++++ Auszug aus Text

Bremerhavener Sprach-Orthodoxie: Mehr als ein Kulturkämpfchen

Mit ihrem Nein zum Gendern ignorieren SPD, CDU und FDP in Bremerhaven höchste Rechtsprechung.

Ein Plakat für eine dritte Option für die Geschlechtsbezeichnung intersexueller Menschen.

M und W reichen seit 2017 nicht mehr: Ein Plakat wirbt für eine dritte Geschlechtsbezeichnung Foto: Jan Woitas/dpa

Zurück in die Sprach-Steinzeit? Ganz so leicht lässt sich nicht aburteilen, was in Bremerhavens Stadverordnetenversammlung beschlossen wurde. Einfach alles lassen, wie es immer war, wollen SPD, CDU und FDP ja gar nicht. So soll das generische Maskulinum, die männliche Form, die alles andere „mitmeint“, vermieden werden. Dafür gibt es doch Lob, vermutlich sogar von Emma! Nur mit diesen komischen Sonderzeichen tut die Koalition sich schwer. Und hat sie nicht auch gute Argumente?

Ja – auf den ersten Blick: die geltenden Rechtschreibregeln, der fehlende Mehrheitswille zum Gendern und, durchaus nicht zuletzt, die Barrierefreiheit. Denn wer Sternchen und Doppelpunkte in die Wörter packt, bringt damit ja ausgerechnet die technischen Hilfsmittel ins Schlingern, die ihrerseits Schieflagen begradigen sollen, nämlich die Teilhabe von Menschen mit Behinderung.

++++++++
++++ Bereitgestellte Einträge

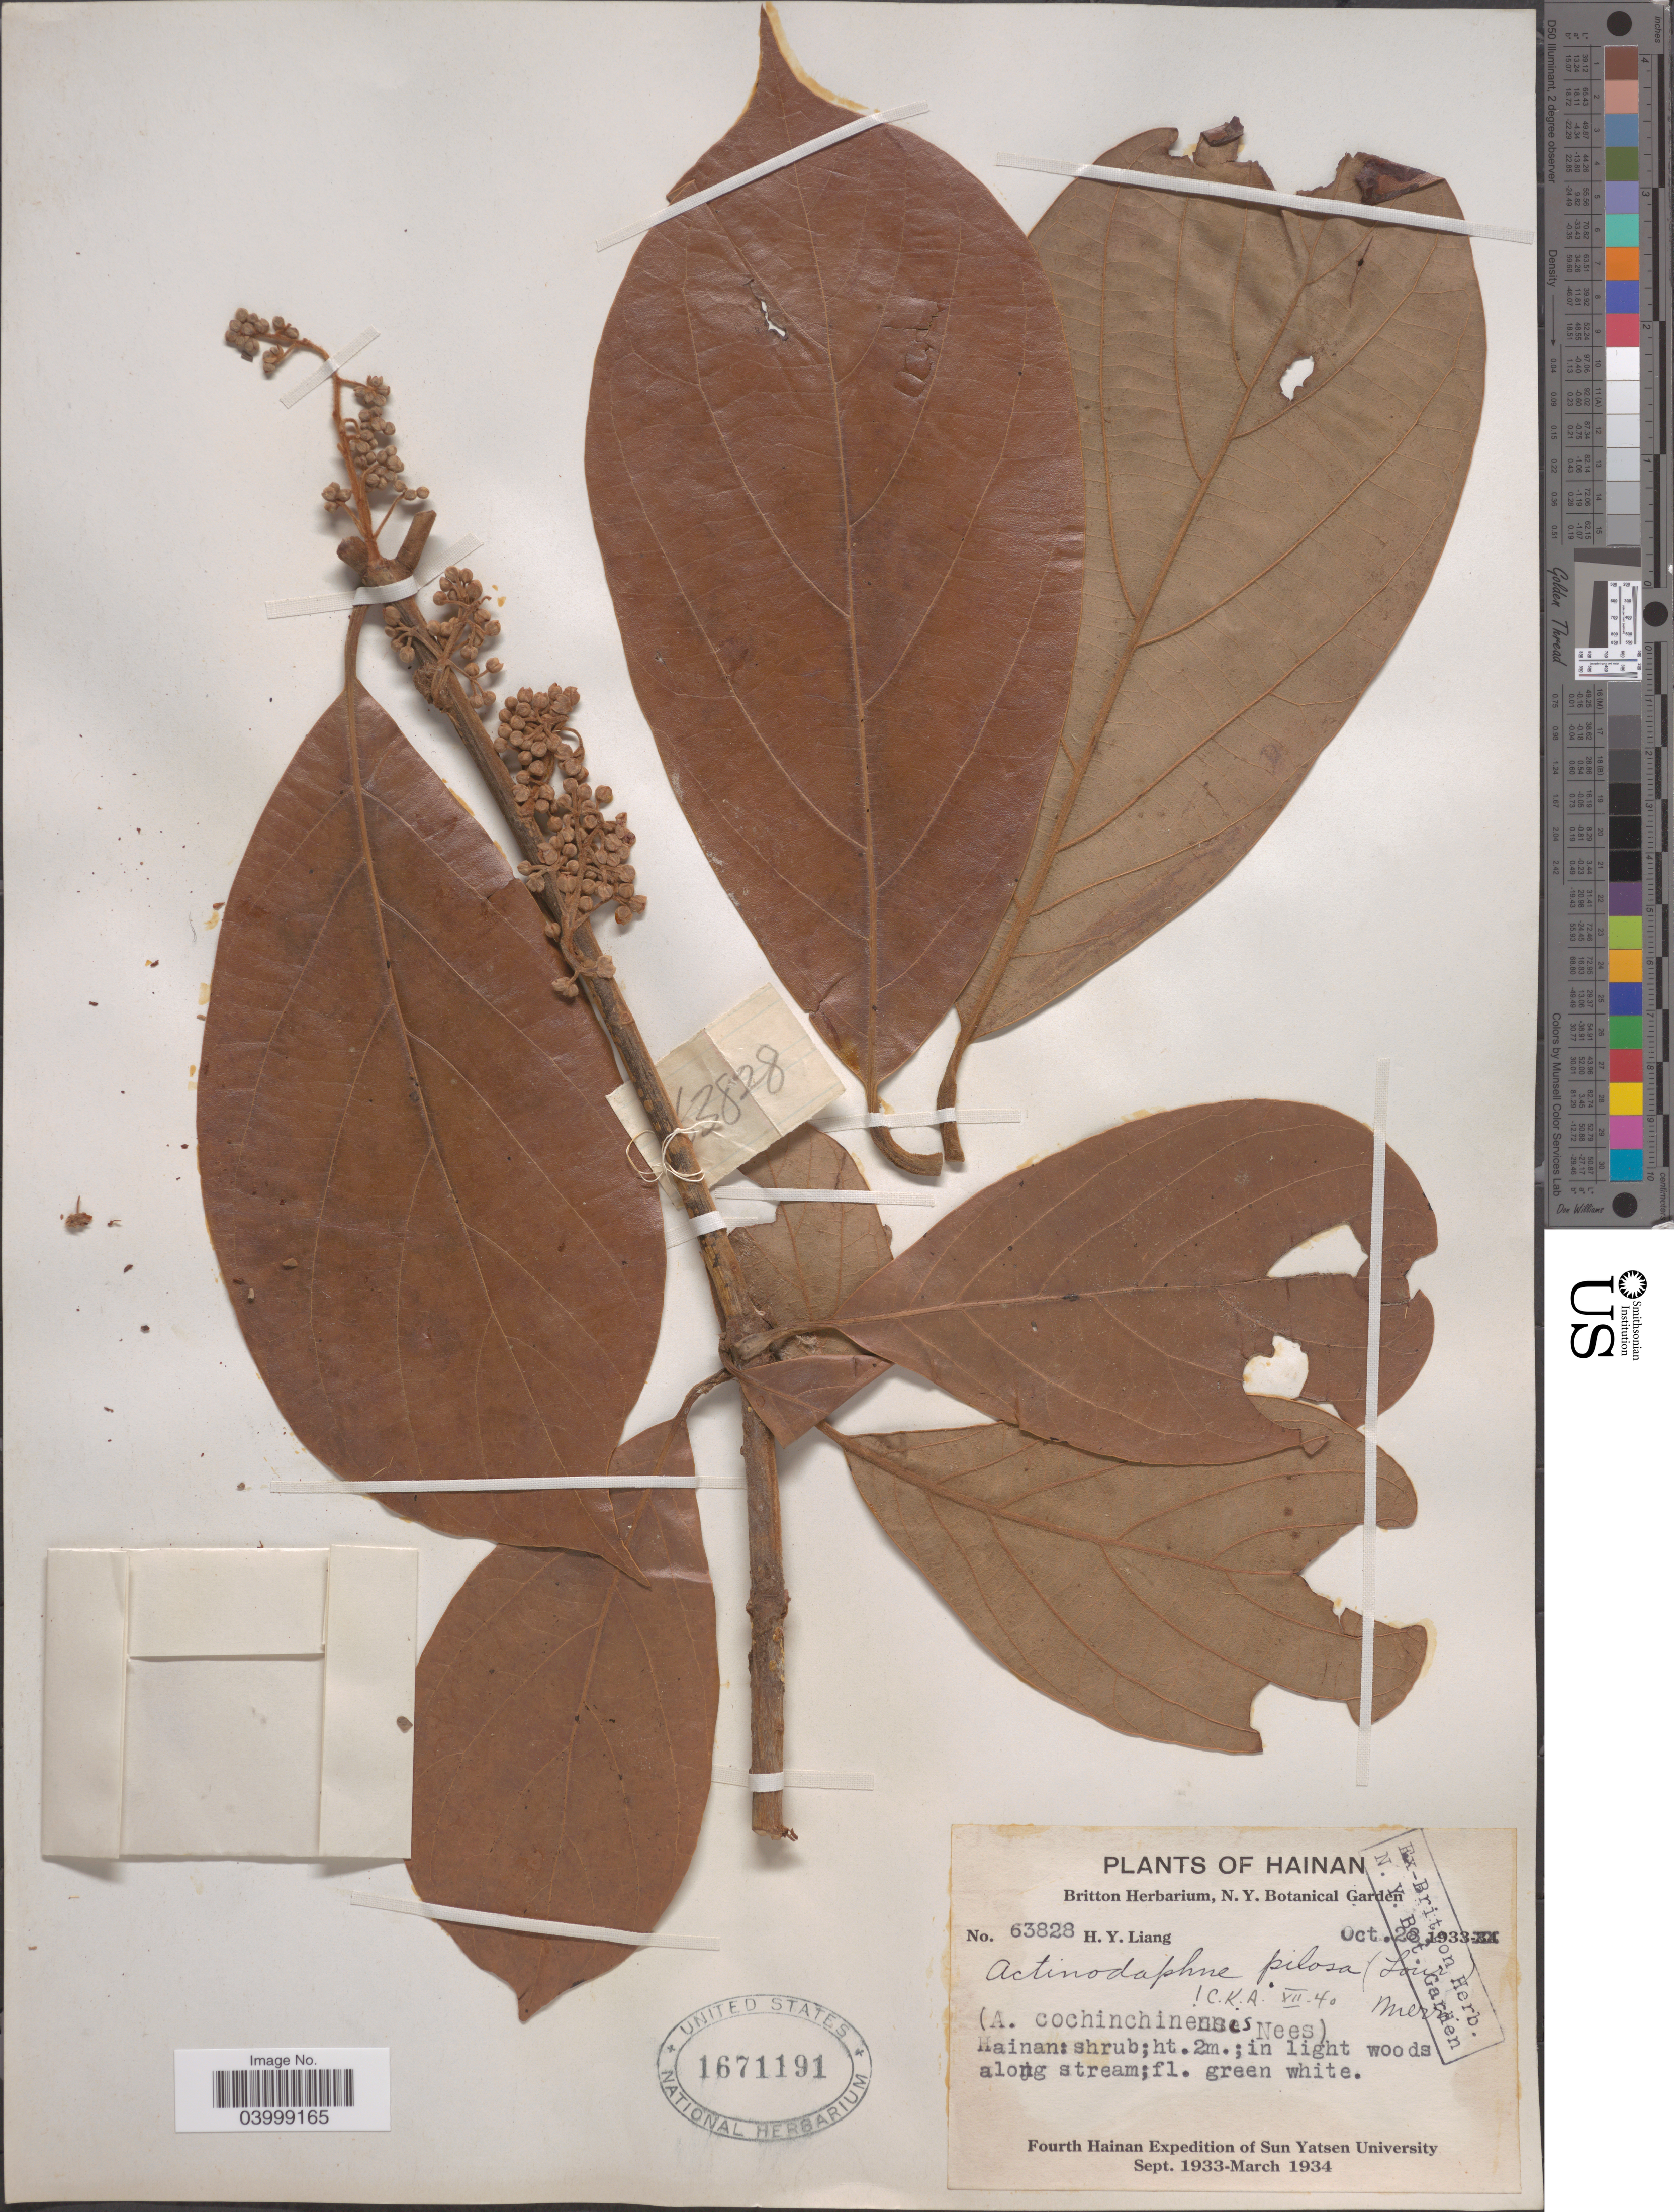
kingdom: Plantae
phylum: Tracheophyta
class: Magnoliopsida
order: Laurales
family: Lauraceae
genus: Actinodaphne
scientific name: Actinodaphne pilosa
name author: (Lour.) Merr.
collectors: H. Y. Liang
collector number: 63828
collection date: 1933-10-28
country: China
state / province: Hainan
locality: In light woods along stream.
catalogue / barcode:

++++++++

» **Zu erledigende Aufgabe**
Setze den Text über den Bremerhavener Beschluss zum Gendern nach seinem letzten Satz fort.

» **Ergebnis der Aufgabe**
Aber richtig zu Ende gedacht haben sie ihren Widerstand eben doch nicht, die drei Koalitionärinnen – Fraktionen sind den geltenden Regeln nach ja immer noch weiblichen grammatikalischen Geschlechts; Abgeordneten-Männchen sind aber mitgemeint, selbstverständlich und voller Respekt. So ist Bremens Landesbehindertenbeauftragter ausdrücklich fürs Gendern; dass Screenreader die ach so sperrigen Sonderzeichen mit vorlesen, dürfte schlicht ein Übergangsproblem sein.

Das Mehrheitsprinzip hat Grenzen

Und würde Demokratie darin gipfeln, einen –ja auch nur in unterschiedlich seriösen Umfragen ermittelten – Mehrheitswillen durchzusetzen: Wie oft käme irgendeine Minderheit zu ihrem Recht? Eben so eines hat 2017 aber das Bundesverfassungsgericht formuliert, als es neben Mann und Frau eine dritte Geschlechtskategorie nicht nur erlaubte, sondern verlangte.

Und das macht aus der Gender-Orthodoxie mehr als nur ein Kulturkämpfchen, mehr auch als schlichte Arbeitsverweigerung – denn was passiert, wenn künftig eine zu erledigende Sache solche bösen Zeichen enthält: Landet sie im Parlamentspapierkorb? Hier ignorieren sie in Bremerhaven ohne Not die Rechtsprechung.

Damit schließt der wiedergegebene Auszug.